DocCraft

A comprehensive document processing and question-answering toolkit.

Project Overview

DocCraft is a Python package for intelligent document parsing, OCR, and benchmarking. It supports both traditional and AI-powered parsers, and provides a unified interface for:

Text extraction from images and PDFs
Preprocessing and postprocessing
Benchmarking against datasets like DocVQA
Extensible architecture for custom workflows

Project Structure

DocCraft/
  README.md
  CHANGELOG.md
  LICENSE
  MANIFEST.in
  requirements.txt
  setup.py
  src/
    doccraft/
      __init__.py
      cli.py
      benchmarking/
        __init__.py
        base_benchmarker.py
        accuracy_benchmarker.py
        performance_benchmarker.py
        docvqa_benchmarker.py
      parsers/
        __init__.py
        base_parser.py
        base_ai_parser.py
        pdf_parser.py
        pdfplumber_parser.py
        tesseract_parser.py
        paddle_ocr_parser.py
        layoutlmv3_parser.py
        qwen_vl_parser.py
        deepseek_vl_parser.py
      preprocessing/
        __init__.py
        base_preprocessor.py
        image_preprocessor.py
        pdf_preprocessor.py
      postprocessing/
        __init__.py
        base_postprocessor.py
        text_postprocessor.py
        table_postprocessor.py
      DeepSeek-VL/
        ...

▶ Information supplied
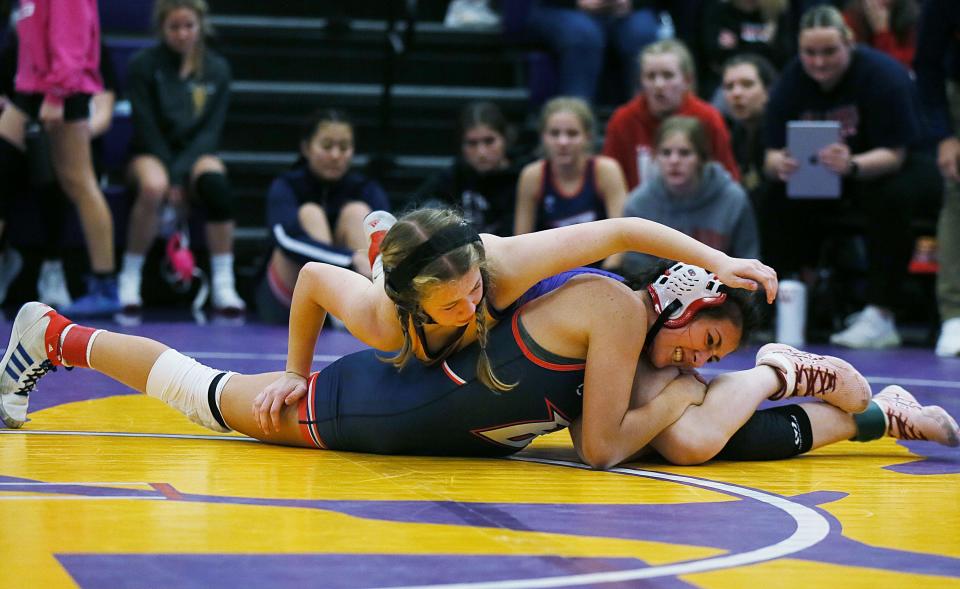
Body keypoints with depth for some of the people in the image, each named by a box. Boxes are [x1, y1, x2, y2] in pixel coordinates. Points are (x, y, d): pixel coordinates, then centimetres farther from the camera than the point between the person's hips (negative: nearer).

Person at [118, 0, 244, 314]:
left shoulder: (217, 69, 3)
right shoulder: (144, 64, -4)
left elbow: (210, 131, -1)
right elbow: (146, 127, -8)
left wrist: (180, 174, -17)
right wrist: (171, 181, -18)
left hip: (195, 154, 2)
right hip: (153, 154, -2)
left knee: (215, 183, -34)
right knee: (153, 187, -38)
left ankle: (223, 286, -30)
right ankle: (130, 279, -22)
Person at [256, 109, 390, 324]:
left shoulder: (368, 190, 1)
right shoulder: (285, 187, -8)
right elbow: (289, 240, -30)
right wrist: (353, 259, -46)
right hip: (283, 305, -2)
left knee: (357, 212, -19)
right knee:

▶ Parts of the exercise
(1) Summarize the DocCraft overview in two sentences.
(2) Write the next portion of the DocCraft overview, picking up after its final line.

▶ Numbered responses
(1) DocCraft is a Python package for intelligent document parsing, OCR, and benchmarking that supports both traditional and AI-powered parsers. It provides a unified interface for text extraction from images and PDFs, preprocessing and postprocessing, benchmarking against datasets like DocVQA, and an extensible architecture for custom workflows.

(2)
  docs/        (included in source distribution)
  examples/    (not packaged)
  tests/       (not packaged)

Notes:

The wheel contains src/doccraft/** and package metadata; examples and tests are excluded.
docs/ are included in the source distribution (sdist); examples/ are excluded.

Installation

1. Requirements

Python 3.8 or newer
pip (latest recommended)
For AI features: a machine with sufficient RAM/VRAM, and optionally a CUDA-capable GPU

2. Core Installation

pip install doccraft-toolkit

3. AI Features (LayoutLMv3, Qwen-VL, DeepSeek-VL)

pip install "doccraft-toolkit[ai]"

This installs all dependencies for AI parsers (transformers, torch, etc).

DeepSeek-VL Special Step

DeepSeek-VL must be installed from source:

git clone https://github.com/deepseek-ai/DeepSeek-VL
cd DeepSeek-VL
pip install -e .
cd ..  # Return to your project root

4. Development Tools

pip install "doccraft-toolkit[dev]"

Installs testing, linting, and code quality tools.

5. Complete Installation (AI + Dev)

pip install "doccraft-toolkit[all]"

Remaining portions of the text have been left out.